- Theatrical release poster
- Directed by: Dina Amer
- Written by: Dina Amer; Omar Mullick;
- Produced by: Elizabeth Woodward; Dina Amer; Karim Amer;
- Starring: Lorenza Grimaudo; Ilonna Grimaudo; Mouna Soualem; Sabrina Ouazani; Dina Amer; Alexandre Gonin; Grégoire Colin; Zinedine Soualem;
- Cinematography: Omar Mullick
- Edited by: Keiko Deguchi; Jake Roberts;
- Music by: Danny Bensi; Saunder Jurriaans;
- Production companies: The Othrs; Willa; Vice Studios; RYOT; D'Artaganan; Level Forward; Quiet; Hameda's Stories;
- Distributed by: WILLA
- Release dates: September 8, 2021 (Venice); November 4, 2022 (United States);
- Running time: 90 minutes
- Countries: United States; France; Egypt;
- Box office: $69,760

= You Resemble Me =

You Resemble Me is a 2021 internationally co-produced drama film, directed by Dina Amer in her directorial debut, from a screenplay by Amer and Omar Mullick. It stars Lorenza Grimaudo, Ilonna Grimaudo, Mouna Soualem, Sabrina Ouazani, Dina Amer, Alexandre Gonin, Grégoire Colin and Zinedine Soualem. Spike Lee, Spike Jonze, Riz Ahmed, Alma Har'el, and Claire Denis serve as executive producers on the film.

It had its world premiere at the 78th Venice International Film Festival in the Venice Days section on September 8, 2021. It was released in the United States on November 4, 2022.

==Plot==
When two sisters are torn apart, the eldest struggles to find her identity.

==Cast==
- Lorenza Grimaudo as Young Hasna
- Ilonna Grimaudo as Young Mariam
- Mouna Soualem as Adult Hasna
- Sabrina Ouazani as Adult Hasna #2
- Dina Amer as Adult Hasna #3
- Alexandre Gonin as Abdelhamid
- Grégoire Colin as Foster Father
- Zinedine Soualem as Army Officer
- Agnès de Tyssandier as Foster Mother
- Sana Sri as Amina

==Production==

===Development===
Dina Amer worked as a reporter for Vice News and reported on the 2015 Saint-Denis raid, in which it was later found that the police report that Hasna Aït Boulahcen was a suicide bomber was false. Amer felt complicit in spreading the narrative, and wanted to look into her further. Boulachen's family was contacted by multiple journalists, but they chose to speak with Amer, who over the course of several years conducting 360 hours of interviews, with Boulahcen's family and friends, to write the screenplay and make it as accurate as possible. Amer wanted the film not to excuse Boulahcen's choice, but to explore radicalization and how she got there and prevent others from falling into the same traps. Amer walked away from a deal with Amazon Studios in order to maintain her vision, as the studio preferred for the film to be a documentary.

===Casting===
For the role of younger Hasna and her sister, Mariam, the process of "street casting" was used to find real-life sisters Lorenza and Illonna Grimaudo. For the role of Hasna, Amer cast three different actresses, including herself, Mouna Soualem and Sabrina Ouazani. In the news and media, Aït Boulahcen was misrepresented, so Amer wanted to show who she could've been and was by using deep fake technology to allow the audience to experience her switching to find connection and belonging.

==Release==
It had its world premiere at the 78th Venice International Film Festival in the Venice Days section on September 8, 2021. Following the film's debut, the filmmakers did not receive a meaningful offer for distribution, with the only option of taking a deal where they would hand over the rights to the film for 10 years, have minor say in the release, and no prospect of financial return. Some distributors "loved" the film, but were scared to release it due to the subject matter. Instead, they decided to self-distribute the film.

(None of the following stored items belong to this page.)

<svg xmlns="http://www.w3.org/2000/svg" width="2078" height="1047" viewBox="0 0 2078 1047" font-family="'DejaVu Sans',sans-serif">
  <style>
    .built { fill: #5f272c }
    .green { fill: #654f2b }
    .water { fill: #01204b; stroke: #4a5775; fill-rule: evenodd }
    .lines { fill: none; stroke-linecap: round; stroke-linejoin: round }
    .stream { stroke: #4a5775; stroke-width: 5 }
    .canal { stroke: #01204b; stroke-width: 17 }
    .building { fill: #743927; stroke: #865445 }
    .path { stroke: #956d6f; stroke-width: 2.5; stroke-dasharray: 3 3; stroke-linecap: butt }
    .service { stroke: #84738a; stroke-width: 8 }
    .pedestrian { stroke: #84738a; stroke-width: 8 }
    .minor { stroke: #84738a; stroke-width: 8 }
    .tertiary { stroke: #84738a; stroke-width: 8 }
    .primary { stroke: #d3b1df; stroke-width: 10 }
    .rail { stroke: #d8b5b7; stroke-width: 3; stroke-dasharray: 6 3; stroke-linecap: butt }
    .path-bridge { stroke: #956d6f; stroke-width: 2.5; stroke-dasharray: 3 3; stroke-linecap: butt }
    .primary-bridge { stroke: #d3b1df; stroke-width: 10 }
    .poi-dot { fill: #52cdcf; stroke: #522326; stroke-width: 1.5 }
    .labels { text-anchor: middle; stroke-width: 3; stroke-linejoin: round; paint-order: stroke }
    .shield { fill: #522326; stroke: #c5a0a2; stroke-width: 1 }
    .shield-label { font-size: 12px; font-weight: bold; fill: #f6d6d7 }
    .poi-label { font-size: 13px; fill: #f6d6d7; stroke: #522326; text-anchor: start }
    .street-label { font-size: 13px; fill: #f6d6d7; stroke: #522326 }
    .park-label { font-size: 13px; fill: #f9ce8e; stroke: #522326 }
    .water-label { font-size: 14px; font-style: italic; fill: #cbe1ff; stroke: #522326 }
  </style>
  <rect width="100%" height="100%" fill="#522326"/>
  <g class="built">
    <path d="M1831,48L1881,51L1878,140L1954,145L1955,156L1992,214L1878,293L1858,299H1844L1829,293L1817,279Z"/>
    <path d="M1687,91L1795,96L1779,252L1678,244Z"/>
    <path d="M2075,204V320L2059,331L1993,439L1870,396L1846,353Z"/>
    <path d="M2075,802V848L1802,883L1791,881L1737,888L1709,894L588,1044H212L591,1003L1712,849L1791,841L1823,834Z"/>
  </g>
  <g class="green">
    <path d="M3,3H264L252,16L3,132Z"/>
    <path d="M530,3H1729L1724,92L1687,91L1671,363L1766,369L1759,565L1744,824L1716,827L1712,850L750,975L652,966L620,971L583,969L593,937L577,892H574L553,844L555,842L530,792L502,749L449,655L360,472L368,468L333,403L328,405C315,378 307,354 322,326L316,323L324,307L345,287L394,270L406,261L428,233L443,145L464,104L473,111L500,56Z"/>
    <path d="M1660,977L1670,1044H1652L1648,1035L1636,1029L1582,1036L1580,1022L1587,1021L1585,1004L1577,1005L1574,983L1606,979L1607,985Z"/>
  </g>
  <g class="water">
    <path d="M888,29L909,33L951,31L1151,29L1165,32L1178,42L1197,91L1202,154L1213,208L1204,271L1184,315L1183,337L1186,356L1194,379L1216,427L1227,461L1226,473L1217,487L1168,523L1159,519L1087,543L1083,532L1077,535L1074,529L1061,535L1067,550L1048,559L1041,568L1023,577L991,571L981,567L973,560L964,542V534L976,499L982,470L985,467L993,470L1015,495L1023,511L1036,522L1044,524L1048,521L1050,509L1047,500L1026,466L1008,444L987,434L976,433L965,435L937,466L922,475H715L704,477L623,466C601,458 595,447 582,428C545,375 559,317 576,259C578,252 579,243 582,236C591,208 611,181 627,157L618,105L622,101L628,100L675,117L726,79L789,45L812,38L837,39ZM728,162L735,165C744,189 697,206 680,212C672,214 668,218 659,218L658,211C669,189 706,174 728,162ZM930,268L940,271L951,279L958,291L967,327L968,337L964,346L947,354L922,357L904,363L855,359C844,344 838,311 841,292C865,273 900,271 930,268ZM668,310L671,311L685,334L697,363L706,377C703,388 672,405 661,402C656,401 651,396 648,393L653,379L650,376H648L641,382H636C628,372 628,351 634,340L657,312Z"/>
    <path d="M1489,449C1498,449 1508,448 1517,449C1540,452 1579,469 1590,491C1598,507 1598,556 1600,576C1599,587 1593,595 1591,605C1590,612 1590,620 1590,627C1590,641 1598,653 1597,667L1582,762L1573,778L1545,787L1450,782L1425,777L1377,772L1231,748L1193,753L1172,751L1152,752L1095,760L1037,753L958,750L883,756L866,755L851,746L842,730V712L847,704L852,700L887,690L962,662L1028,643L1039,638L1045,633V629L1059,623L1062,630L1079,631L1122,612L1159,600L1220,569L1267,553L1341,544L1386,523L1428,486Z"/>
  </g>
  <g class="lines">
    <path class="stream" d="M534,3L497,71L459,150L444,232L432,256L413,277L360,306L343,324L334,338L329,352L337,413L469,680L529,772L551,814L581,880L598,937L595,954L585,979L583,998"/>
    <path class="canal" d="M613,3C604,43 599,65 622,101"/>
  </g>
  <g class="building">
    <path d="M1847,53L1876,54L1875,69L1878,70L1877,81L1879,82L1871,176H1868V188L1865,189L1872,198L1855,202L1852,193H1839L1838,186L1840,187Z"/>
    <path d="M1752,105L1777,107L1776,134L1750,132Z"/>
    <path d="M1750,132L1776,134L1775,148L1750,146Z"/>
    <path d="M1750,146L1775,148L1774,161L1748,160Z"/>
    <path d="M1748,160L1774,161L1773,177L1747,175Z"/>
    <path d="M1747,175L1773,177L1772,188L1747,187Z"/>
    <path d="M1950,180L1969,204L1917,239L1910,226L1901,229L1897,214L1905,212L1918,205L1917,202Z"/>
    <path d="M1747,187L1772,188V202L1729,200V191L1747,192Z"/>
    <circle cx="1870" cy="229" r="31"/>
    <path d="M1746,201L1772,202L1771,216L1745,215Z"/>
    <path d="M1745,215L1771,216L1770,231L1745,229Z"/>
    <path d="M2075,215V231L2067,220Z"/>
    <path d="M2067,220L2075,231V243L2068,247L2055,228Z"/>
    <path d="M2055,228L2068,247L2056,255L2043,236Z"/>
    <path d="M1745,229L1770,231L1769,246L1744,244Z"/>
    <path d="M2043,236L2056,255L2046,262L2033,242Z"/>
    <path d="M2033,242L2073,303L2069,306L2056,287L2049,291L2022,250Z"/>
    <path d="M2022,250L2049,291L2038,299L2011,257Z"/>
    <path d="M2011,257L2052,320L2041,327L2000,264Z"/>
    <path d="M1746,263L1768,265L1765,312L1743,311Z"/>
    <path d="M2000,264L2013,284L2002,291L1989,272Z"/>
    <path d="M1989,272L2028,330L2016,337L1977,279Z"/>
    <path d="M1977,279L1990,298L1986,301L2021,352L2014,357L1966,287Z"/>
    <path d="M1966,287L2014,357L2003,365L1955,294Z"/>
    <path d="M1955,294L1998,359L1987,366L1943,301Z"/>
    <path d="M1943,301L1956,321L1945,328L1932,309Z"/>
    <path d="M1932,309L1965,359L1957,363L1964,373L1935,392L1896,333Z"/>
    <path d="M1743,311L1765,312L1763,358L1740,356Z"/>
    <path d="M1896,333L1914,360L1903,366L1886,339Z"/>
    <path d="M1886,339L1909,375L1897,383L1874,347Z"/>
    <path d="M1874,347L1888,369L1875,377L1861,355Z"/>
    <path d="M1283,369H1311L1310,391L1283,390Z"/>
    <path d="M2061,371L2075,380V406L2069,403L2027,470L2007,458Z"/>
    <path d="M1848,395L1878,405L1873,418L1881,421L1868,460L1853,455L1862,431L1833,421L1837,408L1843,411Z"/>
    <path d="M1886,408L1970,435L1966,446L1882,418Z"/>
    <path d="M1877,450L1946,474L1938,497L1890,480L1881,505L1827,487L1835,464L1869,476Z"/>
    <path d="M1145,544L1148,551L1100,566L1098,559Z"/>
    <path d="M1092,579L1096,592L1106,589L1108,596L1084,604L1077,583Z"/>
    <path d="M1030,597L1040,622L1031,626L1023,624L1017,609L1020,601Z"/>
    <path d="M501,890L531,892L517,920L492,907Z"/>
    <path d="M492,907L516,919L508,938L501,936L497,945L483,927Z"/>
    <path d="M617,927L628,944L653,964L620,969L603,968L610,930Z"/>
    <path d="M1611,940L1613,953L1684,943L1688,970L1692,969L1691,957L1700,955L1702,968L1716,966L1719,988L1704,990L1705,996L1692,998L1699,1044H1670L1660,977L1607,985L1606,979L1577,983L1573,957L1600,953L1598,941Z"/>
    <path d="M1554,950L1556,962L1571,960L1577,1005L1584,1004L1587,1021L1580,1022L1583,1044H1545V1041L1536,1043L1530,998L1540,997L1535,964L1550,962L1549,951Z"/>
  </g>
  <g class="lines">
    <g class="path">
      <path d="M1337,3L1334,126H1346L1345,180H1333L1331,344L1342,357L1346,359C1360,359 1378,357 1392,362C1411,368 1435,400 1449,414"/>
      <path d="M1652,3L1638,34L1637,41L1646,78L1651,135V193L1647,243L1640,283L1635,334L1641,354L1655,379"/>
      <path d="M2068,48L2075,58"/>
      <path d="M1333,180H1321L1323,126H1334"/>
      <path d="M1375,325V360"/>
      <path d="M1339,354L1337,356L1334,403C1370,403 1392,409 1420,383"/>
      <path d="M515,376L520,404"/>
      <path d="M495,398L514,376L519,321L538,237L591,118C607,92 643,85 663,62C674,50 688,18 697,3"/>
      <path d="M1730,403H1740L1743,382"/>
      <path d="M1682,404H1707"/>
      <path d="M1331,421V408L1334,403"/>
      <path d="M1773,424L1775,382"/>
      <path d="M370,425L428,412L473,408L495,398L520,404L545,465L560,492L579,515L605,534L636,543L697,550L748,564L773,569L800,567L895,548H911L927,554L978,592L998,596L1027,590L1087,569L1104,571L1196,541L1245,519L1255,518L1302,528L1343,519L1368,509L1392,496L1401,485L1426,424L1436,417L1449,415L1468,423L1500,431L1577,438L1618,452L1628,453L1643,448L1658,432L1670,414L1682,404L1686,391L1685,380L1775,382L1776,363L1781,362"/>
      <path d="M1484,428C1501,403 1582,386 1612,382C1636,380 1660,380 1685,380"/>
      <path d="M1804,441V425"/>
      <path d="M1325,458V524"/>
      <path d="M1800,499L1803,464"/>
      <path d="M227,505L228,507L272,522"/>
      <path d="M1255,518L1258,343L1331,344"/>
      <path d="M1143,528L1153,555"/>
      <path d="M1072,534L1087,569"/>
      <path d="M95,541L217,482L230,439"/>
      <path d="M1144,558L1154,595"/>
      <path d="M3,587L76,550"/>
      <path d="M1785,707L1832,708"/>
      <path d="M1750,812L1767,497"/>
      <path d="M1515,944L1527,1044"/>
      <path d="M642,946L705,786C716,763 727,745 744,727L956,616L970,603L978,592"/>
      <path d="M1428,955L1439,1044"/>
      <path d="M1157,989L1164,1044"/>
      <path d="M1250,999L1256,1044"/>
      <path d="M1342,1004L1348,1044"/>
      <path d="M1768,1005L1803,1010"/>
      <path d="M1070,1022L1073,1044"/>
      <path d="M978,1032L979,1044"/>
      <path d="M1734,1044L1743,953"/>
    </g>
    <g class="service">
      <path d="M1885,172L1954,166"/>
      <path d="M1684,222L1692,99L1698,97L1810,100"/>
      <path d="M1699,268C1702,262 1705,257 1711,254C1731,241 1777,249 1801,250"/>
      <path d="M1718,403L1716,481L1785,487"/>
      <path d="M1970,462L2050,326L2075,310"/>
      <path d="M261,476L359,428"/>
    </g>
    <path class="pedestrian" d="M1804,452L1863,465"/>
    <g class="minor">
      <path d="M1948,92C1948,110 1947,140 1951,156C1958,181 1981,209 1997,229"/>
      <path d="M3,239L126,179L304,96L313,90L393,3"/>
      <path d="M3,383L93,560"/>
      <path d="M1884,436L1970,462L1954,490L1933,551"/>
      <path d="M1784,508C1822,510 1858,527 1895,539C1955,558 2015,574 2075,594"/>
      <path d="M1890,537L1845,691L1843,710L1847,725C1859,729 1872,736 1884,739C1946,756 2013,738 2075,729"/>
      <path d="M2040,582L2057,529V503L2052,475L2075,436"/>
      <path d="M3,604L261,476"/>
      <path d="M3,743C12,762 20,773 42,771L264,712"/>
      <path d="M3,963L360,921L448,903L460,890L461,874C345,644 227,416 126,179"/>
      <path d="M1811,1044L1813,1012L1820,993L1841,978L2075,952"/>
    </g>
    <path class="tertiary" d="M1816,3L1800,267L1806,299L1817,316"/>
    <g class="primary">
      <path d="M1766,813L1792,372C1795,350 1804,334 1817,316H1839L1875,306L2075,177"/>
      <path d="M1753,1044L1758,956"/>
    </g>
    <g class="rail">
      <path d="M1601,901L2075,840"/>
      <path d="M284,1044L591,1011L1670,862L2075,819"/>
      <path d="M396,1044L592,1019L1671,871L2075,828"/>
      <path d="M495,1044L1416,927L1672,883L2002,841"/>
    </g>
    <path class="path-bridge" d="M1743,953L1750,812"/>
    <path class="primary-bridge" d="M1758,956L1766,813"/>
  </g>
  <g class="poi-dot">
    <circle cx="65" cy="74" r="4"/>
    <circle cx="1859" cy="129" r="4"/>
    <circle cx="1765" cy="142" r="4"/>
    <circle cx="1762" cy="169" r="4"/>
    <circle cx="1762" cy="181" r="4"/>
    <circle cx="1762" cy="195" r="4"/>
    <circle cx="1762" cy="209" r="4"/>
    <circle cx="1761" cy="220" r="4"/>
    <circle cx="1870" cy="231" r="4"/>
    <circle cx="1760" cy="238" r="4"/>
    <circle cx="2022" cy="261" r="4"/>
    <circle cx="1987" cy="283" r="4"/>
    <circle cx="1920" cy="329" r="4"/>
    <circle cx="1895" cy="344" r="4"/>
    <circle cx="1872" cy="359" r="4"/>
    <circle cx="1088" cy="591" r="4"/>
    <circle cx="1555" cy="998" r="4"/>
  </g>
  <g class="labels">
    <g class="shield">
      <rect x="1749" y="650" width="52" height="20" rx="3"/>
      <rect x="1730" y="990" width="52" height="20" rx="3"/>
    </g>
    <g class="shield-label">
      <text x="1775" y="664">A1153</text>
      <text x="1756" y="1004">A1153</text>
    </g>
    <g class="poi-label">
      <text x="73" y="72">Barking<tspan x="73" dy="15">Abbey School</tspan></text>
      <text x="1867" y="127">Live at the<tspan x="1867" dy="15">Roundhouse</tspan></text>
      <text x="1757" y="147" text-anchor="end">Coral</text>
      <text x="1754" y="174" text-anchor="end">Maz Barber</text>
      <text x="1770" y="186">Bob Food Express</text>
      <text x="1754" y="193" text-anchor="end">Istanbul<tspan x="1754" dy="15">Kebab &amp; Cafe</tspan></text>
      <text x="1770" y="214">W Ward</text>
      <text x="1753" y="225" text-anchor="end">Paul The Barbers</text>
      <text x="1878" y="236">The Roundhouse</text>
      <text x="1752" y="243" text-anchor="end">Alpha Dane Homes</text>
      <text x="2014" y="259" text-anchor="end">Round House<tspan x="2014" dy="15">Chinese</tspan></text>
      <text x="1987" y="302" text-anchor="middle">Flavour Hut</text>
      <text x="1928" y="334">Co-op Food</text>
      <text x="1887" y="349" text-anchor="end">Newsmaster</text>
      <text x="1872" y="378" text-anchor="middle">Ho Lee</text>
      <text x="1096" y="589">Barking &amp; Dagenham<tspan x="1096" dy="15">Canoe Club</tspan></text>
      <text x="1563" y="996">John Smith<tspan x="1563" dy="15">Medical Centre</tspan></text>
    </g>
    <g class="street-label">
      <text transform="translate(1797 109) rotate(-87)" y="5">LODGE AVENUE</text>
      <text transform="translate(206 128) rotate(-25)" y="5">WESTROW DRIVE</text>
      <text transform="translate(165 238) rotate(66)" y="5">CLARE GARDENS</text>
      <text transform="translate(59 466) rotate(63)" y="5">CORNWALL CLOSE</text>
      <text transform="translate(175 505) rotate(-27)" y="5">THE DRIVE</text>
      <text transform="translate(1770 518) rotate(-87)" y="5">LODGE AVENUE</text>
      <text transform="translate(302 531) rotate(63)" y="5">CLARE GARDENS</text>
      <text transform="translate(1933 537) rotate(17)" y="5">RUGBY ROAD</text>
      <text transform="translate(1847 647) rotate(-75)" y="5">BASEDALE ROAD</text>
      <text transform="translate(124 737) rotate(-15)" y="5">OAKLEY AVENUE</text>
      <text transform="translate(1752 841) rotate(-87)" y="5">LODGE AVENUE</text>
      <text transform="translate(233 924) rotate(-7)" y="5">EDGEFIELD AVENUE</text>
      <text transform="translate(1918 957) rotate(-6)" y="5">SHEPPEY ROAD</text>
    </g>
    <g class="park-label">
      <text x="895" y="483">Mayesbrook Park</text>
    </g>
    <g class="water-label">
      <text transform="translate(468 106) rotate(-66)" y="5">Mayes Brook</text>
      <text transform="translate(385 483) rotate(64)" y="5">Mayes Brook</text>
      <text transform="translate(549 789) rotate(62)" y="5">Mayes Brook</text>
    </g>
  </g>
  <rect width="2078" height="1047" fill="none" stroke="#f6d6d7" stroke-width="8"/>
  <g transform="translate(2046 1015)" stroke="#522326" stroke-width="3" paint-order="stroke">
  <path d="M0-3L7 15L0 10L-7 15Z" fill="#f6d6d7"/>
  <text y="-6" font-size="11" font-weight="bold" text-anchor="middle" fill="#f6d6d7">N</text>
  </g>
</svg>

It was released in the Middle East in September 2022, by Front Row Filmed Entertainment. It was released in the United States on November 4, 2022. It was released in the United Kingdom and Ireland on February 3, 2023, by Modern Films. In May 2024, La Vingt-Cinquième Heure acquired French distribution rights to the film, with Claire Denis boarding as an executive producer.

==Awards==
The film has been well received in international film festivals. It won the Audience Award at the Red Sea Festival. It also won an unprecedented four awards at REC Tarragona, including the CineClub Jury Prize, the Young Jury Prize, and the Audience Award.

==Reception==
 Metacritic, which uses a weighted average, assigned the film a score of 69 out of 100, based on 13 critics, indicating "generally favorable" reviews.